▶ _Given passage_

■ ■ ■

The reservations that Pakistan has put forth suggest that it is unwilling to correct or condemn human rights encroachment within and without; be it the killings and violence in Bangladesh in 1970s; the Gojra killings; the Lal Masjid bloodbath; or even the most recent All Saints Church massacre or the Shia/Hazara carnage. The state might not be the culprit for some of the terrorist acts, but what is noteworthy is that it is the state’s obligation to ensure the citizens’ safety and security. Having added a reservation to human rights treaties, the state must be questioned for adding insult to injury to an already volatile human rights condition in the country. The state is poised to take its hands off of its basic duty. This is an issue of grave seriousness. And majority of Pakistanis are ignorant of what affects their lives directly.

It is important to know as to why states actually go for the reservation clause. If the particular clause of the treaty violates the state constitution, the social, political, cultural and even the religious mores and practices of the state, then states normally add their reservation to the treaty. While these practices may be justified, and do not infringe in any way the fundamental rights of the masses — also other signatory states do not oppose the reservation of the particular state in question — then the reservation is justified. Pakistan, has no such rationalisation to give when it seeks to limit the freedom to life.

■ ■ ■

▶ _Records excerpted from a collection_

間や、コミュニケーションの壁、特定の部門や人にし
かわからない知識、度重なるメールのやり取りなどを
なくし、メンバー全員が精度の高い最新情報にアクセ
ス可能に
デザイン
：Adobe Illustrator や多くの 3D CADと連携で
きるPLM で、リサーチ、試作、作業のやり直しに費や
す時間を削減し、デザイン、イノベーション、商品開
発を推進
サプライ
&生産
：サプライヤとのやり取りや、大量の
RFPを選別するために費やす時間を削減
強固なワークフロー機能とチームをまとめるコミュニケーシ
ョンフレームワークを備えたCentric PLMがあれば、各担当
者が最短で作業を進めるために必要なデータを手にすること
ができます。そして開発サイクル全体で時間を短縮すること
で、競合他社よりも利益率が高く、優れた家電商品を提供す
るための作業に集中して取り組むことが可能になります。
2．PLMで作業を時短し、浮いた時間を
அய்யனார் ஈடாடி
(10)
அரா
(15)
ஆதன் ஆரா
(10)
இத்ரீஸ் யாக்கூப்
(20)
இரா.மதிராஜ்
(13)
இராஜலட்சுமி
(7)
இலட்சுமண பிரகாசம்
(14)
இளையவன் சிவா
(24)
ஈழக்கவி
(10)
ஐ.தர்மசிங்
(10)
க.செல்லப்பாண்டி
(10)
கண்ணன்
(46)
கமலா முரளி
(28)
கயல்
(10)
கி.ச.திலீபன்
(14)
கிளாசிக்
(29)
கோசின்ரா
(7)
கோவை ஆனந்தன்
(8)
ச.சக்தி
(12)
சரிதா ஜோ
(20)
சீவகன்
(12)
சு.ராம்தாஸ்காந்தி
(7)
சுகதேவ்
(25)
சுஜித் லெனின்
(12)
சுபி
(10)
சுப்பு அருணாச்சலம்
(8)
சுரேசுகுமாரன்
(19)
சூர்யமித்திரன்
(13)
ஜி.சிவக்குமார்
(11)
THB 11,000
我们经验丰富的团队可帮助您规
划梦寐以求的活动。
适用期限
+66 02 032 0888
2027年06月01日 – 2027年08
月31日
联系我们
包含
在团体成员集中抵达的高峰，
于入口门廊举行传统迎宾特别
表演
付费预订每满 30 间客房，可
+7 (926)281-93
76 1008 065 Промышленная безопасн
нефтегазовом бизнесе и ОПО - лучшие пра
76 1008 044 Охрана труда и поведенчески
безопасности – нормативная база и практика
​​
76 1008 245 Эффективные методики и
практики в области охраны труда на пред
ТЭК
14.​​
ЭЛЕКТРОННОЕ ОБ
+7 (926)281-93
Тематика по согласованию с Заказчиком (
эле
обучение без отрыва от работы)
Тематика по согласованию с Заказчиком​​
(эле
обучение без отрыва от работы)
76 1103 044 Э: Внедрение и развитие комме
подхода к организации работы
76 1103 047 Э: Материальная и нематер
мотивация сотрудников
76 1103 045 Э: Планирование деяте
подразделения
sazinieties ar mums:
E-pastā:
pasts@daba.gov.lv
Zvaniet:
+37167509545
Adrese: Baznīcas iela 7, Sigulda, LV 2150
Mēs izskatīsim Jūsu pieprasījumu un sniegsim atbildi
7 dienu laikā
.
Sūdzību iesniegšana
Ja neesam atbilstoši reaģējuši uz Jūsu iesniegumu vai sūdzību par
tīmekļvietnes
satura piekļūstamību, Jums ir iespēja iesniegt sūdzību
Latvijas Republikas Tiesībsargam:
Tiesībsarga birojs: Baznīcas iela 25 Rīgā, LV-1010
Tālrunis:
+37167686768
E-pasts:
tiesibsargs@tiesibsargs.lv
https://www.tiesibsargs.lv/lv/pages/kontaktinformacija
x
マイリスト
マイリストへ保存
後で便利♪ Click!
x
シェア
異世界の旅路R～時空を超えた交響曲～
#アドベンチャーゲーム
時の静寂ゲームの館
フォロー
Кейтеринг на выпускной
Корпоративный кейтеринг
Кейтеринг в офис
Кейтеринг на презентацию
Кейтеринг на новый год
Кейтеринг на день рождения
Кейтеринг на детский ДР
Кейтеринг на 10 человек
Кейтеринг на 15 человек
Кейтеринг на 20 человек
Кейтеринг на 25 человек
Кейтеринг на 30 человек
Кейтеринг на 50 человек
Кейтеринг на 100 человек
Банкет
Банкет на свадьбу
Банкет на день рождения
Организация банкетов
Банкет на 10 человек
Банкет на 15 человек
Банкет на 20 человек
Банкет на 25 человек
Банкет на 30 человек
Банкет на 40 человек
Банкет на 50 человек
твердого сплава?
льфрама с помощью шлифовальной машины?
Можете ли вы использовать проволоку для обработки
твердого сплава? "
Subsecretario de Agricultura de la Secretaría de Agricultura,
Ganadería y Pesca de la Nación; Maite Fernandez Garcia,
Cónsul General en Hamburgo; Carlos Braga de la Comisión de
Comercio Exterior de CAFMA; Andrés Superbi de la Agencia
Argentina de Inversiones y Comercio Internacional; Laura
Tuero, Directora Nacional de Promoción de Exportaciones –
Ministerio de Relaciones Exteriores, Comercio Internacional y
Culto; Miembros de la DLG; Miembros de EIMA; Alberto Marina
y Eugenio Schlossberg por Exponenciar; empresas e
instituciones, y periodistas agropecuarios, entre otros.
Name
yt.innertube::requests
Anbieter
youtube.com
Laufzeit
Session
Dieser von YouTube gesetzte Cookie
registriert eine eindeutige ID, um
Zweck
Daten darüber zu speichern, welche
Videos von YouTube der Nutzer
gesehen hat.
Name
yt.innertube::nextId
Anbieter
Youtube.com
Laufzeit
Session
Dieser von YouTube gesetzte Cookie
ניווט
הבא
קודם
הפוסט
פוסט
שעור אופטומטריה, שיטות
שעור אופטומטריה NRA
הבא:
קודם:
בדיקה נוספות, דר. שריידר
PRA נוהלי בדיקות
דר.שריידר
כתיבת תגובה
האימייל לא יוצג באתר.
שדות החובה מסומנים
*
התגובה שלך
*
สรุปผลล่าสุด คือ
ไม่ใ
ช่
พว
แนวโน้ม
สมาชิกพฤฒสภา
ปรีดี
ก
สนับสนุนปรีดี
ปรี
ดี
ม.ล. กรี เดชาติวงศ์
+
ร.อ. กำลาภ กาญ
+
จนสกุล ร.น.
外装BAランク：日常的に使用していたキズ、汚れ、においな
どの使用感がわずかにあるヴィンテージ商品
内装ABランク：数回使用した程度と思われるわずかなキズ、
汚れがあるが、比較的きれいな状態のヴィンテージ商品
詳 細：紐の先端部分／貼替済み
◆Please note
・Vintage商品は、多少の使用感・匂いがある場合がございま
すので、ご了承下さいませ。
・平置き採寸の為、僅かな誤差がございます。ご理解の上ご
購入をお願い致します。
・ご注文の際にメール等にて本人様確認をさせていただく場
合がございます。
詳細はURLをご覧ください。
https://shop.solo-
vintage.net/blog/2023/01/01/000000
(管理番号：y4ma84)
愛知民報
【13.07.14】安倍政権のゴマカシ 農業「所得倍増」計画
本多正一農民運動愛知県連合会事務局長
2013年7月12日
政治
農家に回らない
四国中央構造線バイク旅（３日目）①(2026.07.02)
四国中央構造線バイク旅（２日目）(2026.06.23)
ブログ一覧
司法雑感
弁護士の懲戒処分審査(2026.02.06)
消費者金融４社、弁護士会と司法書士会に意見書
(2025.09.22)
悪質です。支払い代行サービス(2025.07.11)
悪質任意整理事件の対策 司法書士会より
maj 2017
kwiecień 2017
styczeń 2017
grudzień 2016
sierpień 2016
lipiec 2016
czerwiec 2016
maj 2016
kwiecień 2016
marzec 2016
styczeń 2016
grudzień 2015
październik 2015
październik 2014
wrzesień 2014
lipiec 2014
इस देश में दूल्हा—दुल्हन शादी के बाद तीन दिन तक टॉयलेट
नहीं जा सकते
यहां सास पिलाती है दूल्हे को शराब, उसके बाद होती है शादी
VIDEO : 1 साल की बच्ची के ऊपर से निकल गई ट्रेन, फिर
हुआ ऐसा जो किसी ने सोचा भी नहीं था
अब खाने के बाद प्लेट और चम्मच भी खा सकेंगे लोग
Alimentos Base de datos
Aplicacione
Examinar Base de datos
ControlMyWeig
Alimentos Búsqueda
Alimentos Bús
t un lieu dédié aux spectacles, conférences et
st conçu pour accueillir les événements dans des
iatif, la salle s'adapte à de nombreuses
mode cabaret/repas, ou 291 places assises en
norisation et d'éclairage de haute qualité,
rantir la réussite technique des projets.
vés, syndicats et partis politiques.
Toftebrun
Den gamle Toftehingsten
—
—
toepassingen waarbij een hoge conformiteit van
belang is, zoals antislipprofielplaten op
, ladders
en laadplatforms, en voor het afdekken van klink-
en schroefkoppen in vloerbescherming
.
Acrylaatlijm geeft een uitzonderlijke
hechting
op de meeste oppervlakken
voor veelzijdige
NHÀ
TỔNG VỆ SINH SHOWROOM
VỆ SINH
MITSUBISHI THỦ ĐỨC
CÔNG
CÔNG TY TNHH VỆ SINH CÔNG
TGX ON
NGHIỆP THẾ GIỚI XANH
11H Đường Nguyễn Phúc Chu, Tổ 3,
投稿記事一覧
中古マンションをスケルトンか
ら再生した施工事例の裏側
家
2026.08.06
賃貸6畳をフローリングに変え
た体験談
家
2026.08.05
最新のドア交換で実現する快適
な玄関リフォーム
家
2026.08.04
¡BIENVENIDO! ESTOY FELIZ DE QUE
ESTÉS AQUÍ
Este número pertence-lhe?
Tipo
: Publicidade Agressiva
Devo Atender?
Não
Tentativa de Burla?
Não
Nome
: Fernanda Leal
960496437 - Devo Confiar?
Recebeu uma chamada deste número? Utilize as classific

■ ■ ■

▶ _Problems to solve_
[1] In the passage on Pakistan's treaty reservations, rewrite the text starting with "The reservations that" and going on through "their lives directly.", substituting "perpetrator" for "culprit".
[2] Pick up the passage on Pakistan's treaty reservations where it stops and continue writing it.

▶ _Responses by task_
[1]
The reservations that Pakistan has put forth suggest that it is unwilling to correct or condemn human rights encroachment within and without; be it the killings and violence in Bangladesh in 1970s; the Gojra killings; the Lal Masjid bloodbath; or even the most recent All Saints Church massacre or the Shia/Hazara carnage. The state might not be the perpetrator for some of the terrorist acts, but what is noteworthy is that it is the state’s obligation to ensure the citizens’ safety and security. Having added a reservation to human rights treaties, the state must be questioned for adding insult to injury to an already volatile human rights condition in the country. The state is poised to take its hands off of its basic duty. This is an issue of grave seriousness. And majority of Pakistanis are ignorant of what affects their lives directly.

[2]
Although the above stated conditions must be met to introduce a reservation but even this is not without trouble. UN Human Rights Committee in 1994 stated that human rights treaties do not regulate the relations between the states hence the chances for one state opposing the other’s stance like a reservation will remain slim. Also, the human rights treaties do not manifest themselves in disjointed sequence. Every right is linked to another and a reservation to one clause impacts the spirit of the entire treaty. Therefore, human rights treaties must not seek reservation by its members since it renders the entire point of it fruitless.

Is Islam culpable? Can we say, since Pakistan is a Muslim country, it contradicts human rights regimes? Is that an intelligible reason? Let us look at Saudi Arabia. Saudi Arabia does not abide by the obligations imposed by CEDAW that violate Islamic principles, and article 29 that calls for arbitration of parties within the state cannot decide upon the convention. Talking about CEDAW and Islamic clash, Elizabeth Mayer has a unique way of looking at it. While Islamic countries continually get bashed for not upholding the human rights treaties, the author states that the position of Islamic countries is understandable to a degree. These states, like Bangladesh, have explicitly stated that while they are willing to draft/amend/repeal domestic law to suit international regime on it, they become powerless when the two supranational laws — Islamic and international – clash. Then they have to bring in their reservations.

Nonetheless, this chasm too can be filled by an enhanced understanding that within Muslim states great disparity exists in dealing with the Islamic law. To elaborate, while Afghanistan would interpret with austerity the segregation of males and females in a society, Jordan or even Tunisia would not do it as vehemently. Hence this only calls for a greater bridging of gaps within the overall comprehension of Islamic law, eastern and western nostrums. This will also be of immense use to Pakistan.

Within Pakistan extremes exist with respect to outlook on religion, society, politics and human rights generally. A domestic bridging of these gaps holds the key to an intelligent and intelligible treatment of, and response to, the international treaties which hold the key to an insurance of respect for human rights across the board. Unless we do this, our state will continue to be berated for its behaviour on international human rights initiatives. And worse still, our blemished image in the world will keep plummeting.